In a near flawless performance Sunday, the 22-year-old Kim became the youngest winner on the PGA Tour in six years. Following monster drives with flagstick-hitting approach shots and steady putting, Kim shot a 3-under 69 to cruise to five-shot win over Ben Curtis.
The former NCAA freshman of the year at Oklahoma won’t turn 23 until next month. But he dominated a star-studded field by finishing with a 16-under 272 total, three shots better than the previous tournament record held by Woods.
“I’m a little bit numb right now, but that walk up 18 was the best feeling of my entire life,” Kim said. “I’ll never forget that feeling. I had chills going up and down my spine. I want to recreate that as many times as possible now, so I’m really going to work hard.”
Kim earned $1,134,000 and became the youngest winner since Sergio Garcia won his third PGA Tour title in the 2002 Mercedes Championship.
Kim brought memories of Garcia, but for a different reason, when he strolled to the first tee Sunday with a four-shot lead and no PGA Tour wins. Garcia blew a six-shot lead at Quail Hollow in 2005 and lost in a playoff to Vijay Singh.
“I was actually pretty comfortable. I thought I’d have a couple more butterflies in my stomach at the first tee,” Kim said. “I felt pretty calm and confident about my game.”
It showed. Kim birdied the first and fifth holes to pull away from playing partner Heath Slocum, who shot a 73 and finished at 8 under.
“Anthony played great,” Slocum said. “From the get-go he put his foot on the gas and never let off. That was very, very impressive.”
Kim made 25- and 20-foot putts for birdies on the seventh and eighth holes to reach 17 under for a seven-shot lead as his giant belt buckle reading “AK” sparked in the bright sunshine.
Kim’s first miscue was on the par-4 ninth, when his drive landed in a fairway bunker, forcing him to lay up. He then hit the flagstick with his third shot and saved par.
Kim’s bogey on No. 13 was erased with birdies on the next two holes. He finished bogey-bogey-par, pumping his fist as his last putt dropped, as he lapped a field that included 18 of the world’s top 25 golfers.
“I knew my life was changing on the 18th green when I was lining that putt up,” Kim said. “It was just so special. I’ll never forget that feeling. All these emotions were starting to run through and I realized what I had done and all the hard work had paid off.”

--- --- ---

# Requirement A
Repeat the golf article word for word, everything from "The former NCAA" down to "to Vijay Singh.".
The rows have no connection to the golf article.

# Data for processing
--- --- ---

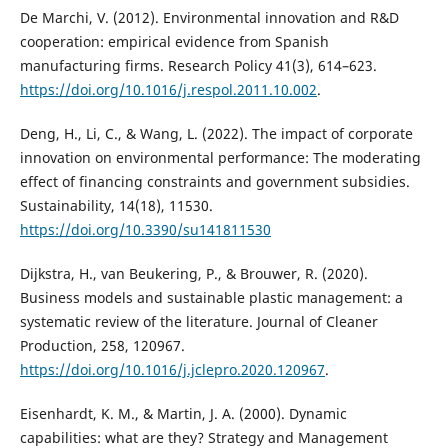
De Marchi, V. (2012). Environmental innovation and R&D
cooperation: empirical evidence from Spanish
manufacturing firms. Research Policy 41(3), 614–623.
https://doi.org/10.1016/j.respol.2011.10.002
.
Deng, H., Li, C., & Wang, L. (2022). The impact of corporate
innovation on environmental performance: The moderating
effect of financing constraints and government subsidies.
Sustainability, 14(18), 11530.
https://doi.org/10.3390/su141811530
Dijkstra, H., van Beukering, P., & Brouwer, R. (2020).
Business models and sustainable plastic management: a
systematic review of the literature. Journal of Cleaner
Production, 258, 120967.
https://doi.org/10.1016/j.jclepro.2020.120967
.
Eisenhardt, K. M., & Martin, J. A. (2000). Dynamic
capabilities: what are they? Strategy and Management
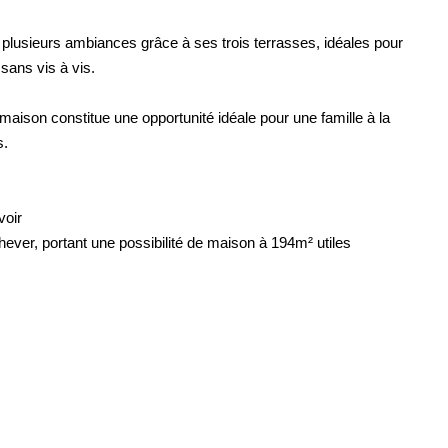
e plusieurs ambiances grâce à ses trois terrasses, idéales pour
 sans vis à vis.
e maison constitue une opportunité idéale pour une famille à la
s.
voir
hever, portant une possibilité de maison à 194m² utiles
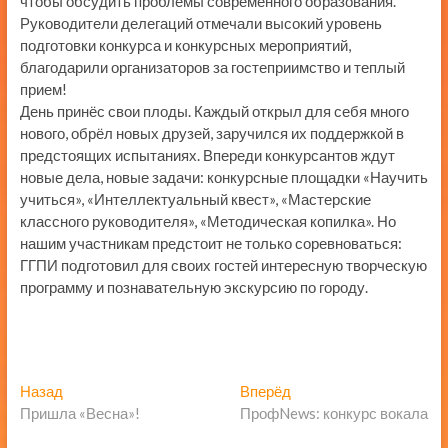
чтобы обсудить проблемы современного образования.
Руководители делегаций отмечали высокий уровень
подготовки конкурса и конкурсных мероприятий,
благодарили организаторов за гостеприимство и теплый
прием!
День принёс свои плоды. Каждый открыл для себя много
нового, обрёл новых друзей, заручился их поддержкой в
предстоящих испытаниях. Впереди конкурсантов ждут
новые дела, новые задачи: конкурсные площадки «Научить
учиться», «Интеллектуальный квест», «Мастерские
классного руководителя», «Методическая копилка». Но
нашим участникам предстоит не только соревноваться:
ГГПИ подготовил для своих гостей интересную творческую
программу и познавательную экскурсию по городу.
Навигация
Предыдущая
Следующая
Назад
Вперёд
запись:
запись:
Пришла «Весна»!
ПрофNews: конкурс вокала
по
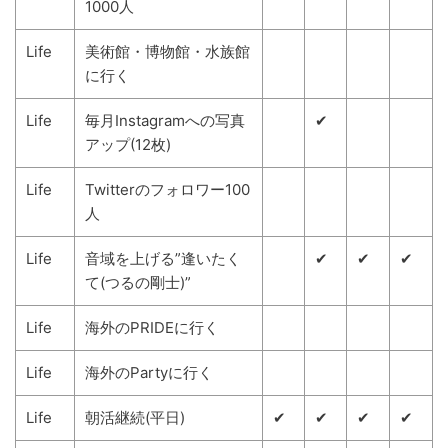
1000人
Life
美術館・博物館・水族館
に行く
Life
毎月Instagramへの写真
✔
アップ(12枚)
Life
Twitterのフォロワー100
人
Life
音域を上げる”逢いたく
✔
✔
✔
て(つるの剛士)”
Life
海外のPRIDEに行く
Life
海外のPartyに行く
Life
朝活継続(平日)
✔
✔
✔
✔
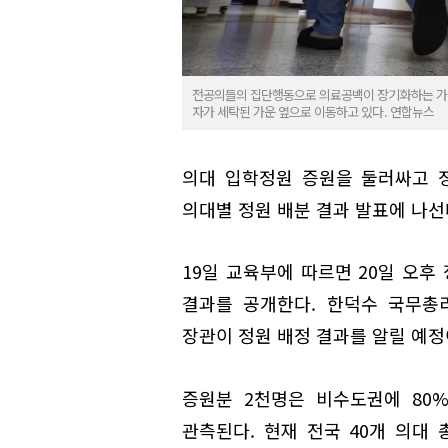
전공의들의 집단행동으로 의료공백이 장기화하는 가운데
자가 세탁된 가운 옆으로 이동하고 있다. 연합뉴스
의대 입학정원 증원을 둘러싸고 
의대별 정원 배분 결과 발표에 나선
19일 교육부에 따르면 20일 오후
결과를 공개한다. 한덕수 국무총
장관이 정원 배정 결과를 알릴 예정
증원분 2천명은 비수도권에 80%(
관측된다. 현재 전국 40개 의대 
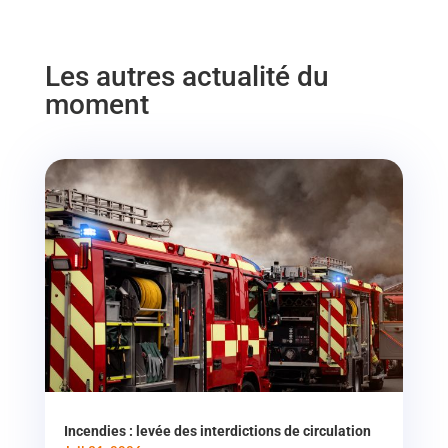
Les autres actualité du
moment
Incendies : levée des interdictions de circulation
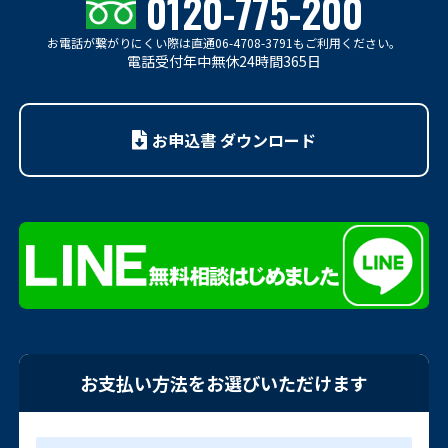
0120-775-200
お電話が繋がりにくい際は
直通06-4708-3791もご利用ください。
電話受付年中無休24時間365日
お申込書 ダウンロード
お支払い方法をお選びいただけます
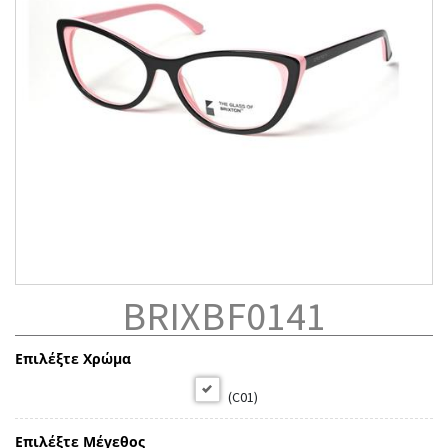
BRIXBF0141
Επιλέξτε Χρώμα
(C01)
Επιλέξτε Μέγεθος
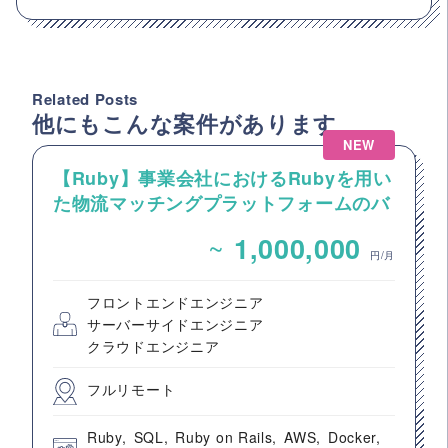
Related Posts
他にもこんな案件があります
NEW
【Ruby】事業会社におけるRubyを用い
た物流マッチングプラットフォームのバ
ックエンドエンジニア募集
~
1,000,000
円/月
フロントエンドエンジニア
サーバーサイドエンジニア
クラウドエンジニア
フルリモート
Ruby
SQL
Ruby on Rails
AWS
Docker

--- --- ---

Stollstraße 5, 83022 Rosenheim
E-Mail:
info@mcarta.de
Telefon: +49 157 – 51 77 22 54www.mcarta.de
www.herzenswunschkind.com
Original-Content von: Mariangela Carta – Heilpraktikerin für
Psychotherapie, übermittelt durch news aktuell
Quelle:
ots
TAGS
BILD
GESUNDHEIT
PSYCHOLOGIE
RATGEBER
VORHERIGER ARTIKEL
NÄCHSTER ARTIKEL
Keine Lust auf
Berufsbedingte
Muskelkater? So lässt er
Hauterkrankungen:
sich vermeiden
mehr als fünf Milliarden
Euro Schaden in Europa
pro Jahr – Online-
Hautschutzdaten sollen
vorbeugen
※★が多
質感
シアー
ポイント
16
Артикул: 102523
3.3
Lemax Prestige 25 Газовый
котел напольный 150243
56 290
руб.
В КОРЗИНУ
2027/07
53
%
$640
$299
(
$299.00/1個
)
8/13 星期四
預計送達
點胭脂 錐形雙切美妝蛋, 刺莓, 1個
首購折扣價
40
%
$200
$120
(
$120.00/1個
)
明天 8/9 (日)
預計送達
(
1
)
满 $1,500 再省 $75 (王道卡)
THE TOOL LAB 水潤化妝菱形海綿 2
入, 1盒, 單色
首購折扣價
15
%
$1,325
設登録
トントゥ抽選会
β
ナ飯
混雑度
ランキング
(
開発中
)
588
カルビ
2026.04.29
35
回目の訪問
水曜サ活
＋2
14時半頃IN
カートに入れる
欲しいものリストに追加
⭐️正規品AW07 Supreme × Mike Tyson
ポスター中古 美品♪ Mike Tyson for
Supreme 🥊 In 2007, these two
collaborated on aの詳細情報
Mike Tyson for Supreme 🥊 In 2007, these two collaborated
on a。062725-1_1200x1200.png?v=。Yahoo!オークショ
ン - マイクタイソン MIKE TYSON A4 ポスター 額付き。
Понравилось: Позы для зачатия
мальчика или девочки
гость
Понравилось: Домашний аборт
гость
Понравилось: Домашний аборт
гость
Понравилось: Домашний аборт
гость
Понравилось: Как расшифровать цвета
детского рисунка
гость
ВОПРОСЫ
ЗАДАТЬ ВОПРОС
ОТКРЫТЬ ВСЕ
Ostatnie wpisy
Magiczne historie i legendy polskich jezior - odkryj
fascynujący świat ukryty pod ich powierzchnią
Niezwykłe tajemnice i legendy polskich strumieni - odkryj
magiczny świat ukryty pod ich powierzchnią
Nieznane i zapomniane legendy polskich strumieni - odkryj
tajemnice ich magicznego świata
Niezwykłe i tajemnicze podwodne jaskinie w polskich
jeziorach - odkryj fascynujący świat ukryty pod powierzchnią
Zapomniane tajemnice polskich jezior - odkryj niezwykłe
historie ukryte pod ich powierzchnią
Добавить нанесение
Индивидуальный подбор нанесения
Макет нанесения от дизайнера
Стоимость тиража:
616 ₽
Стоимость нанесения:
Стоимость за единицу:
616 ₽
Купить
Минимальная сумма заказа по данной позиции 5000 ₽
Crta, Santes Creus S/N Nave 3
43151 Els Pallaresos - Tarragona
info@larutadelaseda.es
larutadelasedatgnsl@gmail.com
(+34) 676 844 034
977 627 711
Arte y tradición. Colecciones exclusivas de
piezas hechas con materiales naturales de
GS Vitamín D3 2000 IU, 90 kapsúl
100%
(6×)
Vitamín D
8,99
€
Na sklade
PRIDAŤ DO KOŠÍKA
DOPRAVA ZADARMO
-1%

--- --- ---

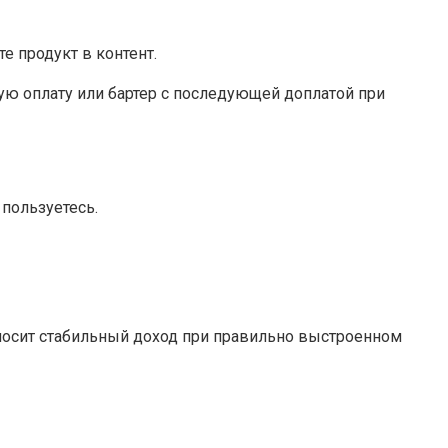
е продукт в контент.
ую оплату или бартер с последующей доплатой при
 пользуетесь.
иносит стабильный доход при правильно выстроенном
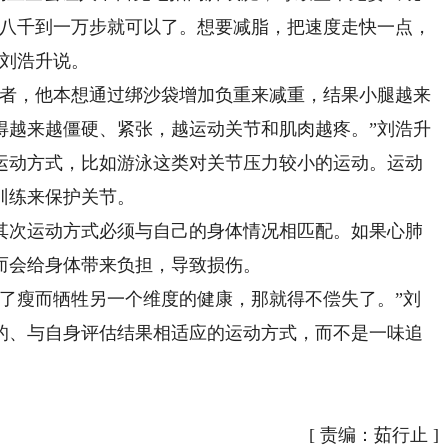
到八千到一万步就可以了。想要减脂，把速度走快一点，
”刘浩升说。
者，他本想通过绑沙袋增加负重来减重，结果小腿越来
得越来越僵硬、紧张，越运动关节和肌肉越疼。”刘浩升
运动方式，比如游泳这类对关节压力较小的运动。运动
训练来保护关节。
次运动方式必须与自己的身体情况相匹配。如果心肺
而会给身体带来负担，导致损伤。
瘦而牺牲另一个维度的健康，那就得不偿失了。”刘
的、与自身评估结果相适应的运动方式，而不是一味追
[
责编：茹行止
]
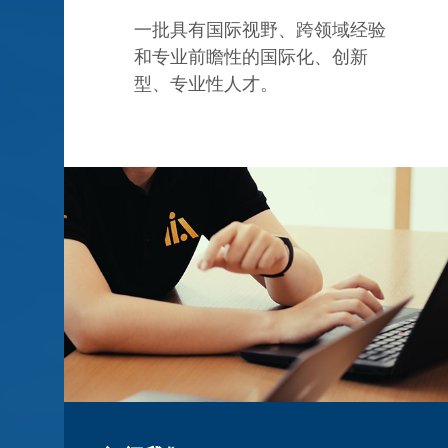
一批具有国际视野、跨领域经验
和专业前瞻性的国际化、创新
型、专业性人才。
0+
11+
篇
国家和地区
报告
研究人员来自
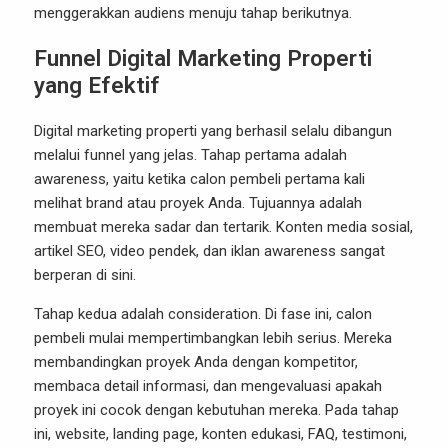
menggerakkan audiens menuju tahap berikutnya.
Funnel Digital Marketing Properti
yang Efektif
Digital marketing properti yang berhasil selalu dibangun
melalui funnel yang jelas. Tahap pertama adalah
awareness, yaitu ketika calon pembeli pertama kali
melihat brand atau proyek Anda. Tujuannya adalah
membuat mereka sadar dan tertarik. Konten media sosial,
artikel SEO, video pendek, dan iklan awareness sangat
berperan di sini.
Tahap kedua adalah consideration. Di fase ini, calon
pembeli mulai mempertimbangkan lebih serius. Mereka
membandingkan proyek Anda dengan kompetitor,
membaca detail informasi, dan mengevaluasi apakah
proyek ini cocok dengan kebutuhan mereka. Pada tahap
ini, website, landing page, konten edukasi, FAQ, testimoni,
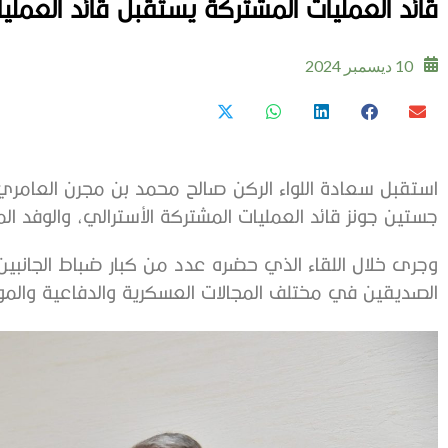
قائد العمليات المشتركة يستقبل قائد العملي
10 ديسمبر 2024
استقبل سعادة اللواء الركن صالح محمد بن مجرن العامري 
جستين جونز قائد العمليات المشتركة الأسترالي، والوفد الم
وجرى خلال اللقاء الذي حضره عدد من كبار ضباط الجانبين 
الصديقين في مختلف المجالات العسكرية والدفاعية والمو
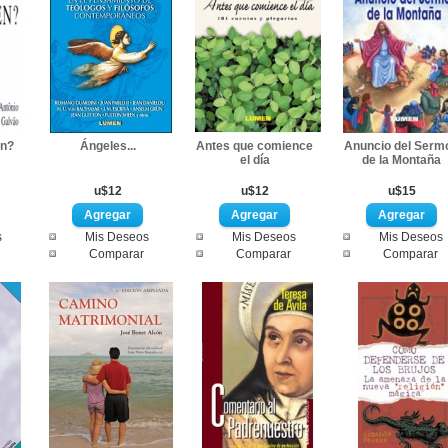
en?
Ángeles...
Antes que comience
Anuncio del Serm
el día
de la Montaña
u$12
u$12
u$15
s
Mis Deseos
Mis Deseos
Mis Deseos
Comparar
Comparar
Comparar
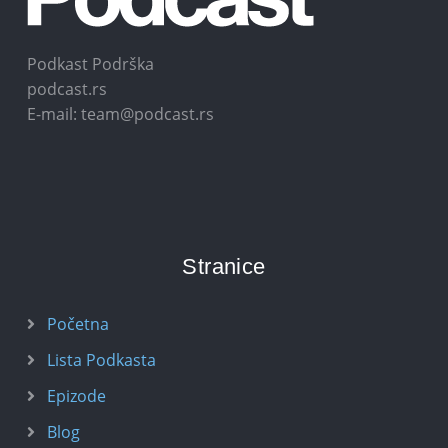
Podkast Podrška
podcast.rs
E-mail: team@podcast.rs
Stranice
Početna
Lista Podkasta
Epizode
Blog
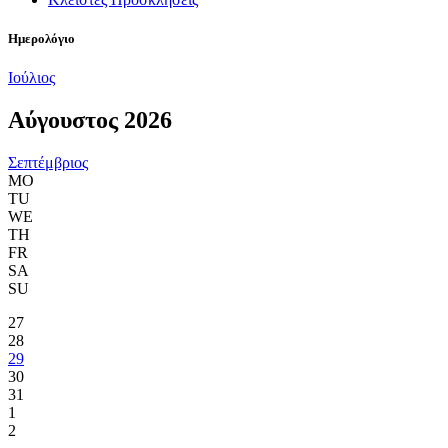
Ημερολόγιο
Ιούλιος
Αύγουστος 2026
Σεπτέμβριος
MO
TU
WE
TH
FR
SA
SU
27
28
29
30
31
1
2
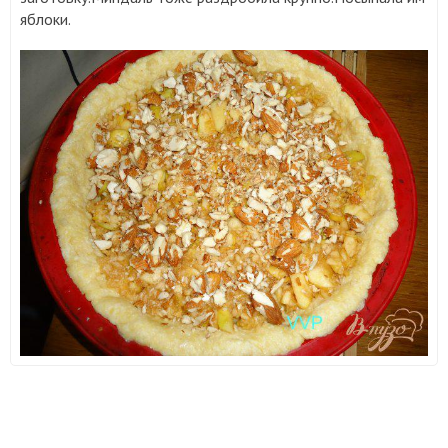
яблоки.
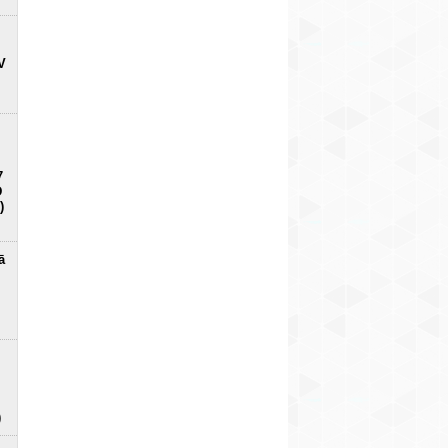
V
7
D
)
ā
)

--- --- ---

# Requirement B
Please switch "cooperation" to "collaboration" in the rows, everything from the line containing "De Marchi, V." down to the line containing "Business models and". Return only those lines, leaving everything else unchanged.

# Task answer A
The former NCAA freshman of the year at Oklahoma won’t turn 23 until next month. But he dominated a star-studded field by finishing with a 16-under 272 total, three shots better than the previous tournament record held by Woods.
“I’m a little bit numb right now, but that walk up 18 was the best feeling of my entire life,” Kim said. “I’ll never forget that feeling. I had chills going up and down my spine. I want to recreate that as many times as possible now, so I’m really going to work hard.”
Kim earned $1,134,000 and became the youngest winner since Sergio Garcia won his third PGA Tour title in the 2002 Mercedes Championship.
Kim brought memories of Garcia, but for a different reason, when he strolled to the first tee Sunday with a four-shot lead and no PGA Tour wins. Garcia blew a six-shot lead at Quail Hollow in 2005 and lost in a playoff to Vijay Singh.

# Task answer B
De Marchi, V. (2012). Environmental innovation and R&D
collaboration: empirical evidence from Spanish
manufacturing firms. Research Policy 41(3), 614–623.
https://doi.org/10.1016/j.respol.2011.10.002
.
Deng, H., Li, C., & Wang, L. (2022). The impact of corporate
innovation on environmental performance: The moderating
effect of financing constraints and government subsidies.
Sustainability, 14(18), 11530.
https://doi.org/10.3390/su141811530
Dijkstra, H., van Beukering, P., & Brouwer, R. (2020).
Business models and sustainable plastic management: a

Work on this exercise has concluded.